• **TASK INSTRUCTIONS**
Each line from the one containing "right back paw: (290, 783)" to the end of the entries below must be restated exactly, and no other line should appear.

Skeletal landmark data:
---*---
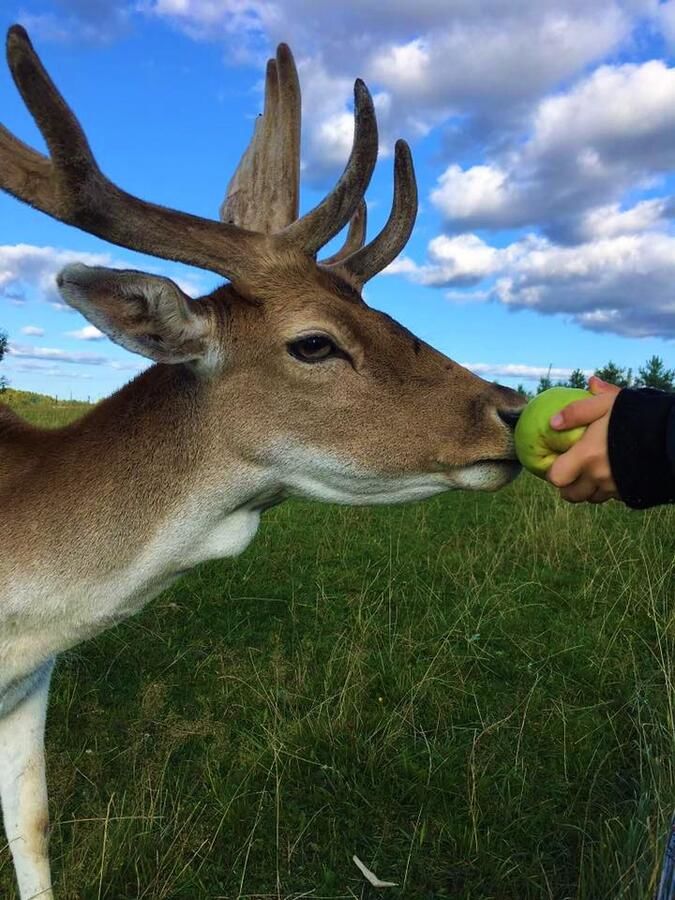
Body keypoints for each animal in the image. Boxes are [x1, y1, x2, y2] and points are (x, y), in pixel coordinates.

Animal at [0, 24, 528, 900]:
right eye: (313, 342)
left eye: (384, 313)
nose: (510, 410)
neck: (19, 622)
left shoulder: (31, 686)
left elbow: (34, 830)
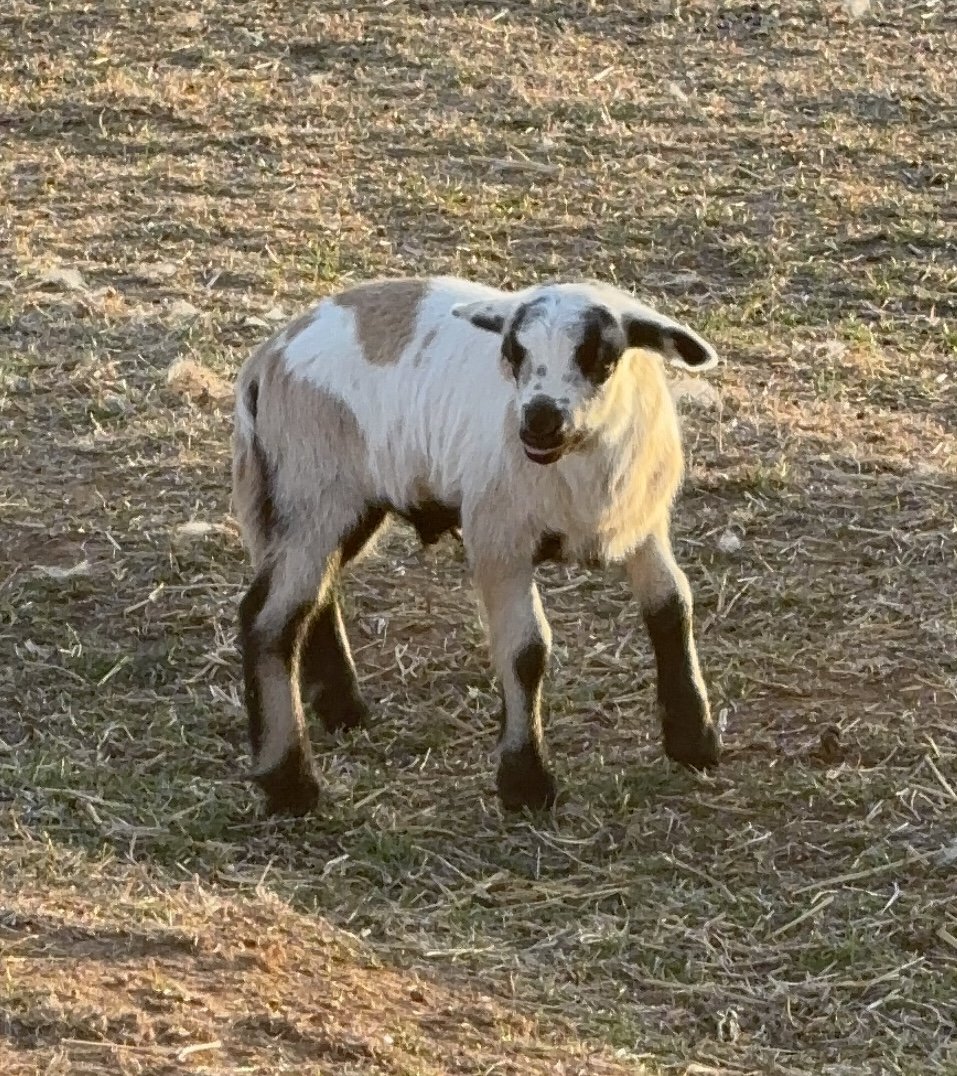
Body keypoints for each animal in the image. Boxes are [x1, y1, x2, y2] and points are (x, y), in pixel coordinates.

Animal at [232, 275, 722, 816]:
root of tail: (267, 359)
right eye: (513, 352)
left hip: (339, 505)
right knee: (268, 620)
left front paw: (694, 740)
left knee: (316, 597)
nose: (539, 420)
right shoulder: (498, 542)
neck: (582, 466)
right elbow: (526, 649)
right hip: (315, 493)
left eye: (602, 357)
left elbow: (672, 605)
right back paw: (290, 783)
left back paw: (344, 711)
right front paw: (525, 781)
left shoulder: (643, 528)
---*---
• **PROBLEM SOLUTION**
right back paw: (290, 783)
left back paw: (344, 711)
right front paw: (525, 781)
left shoulder: (643, 528)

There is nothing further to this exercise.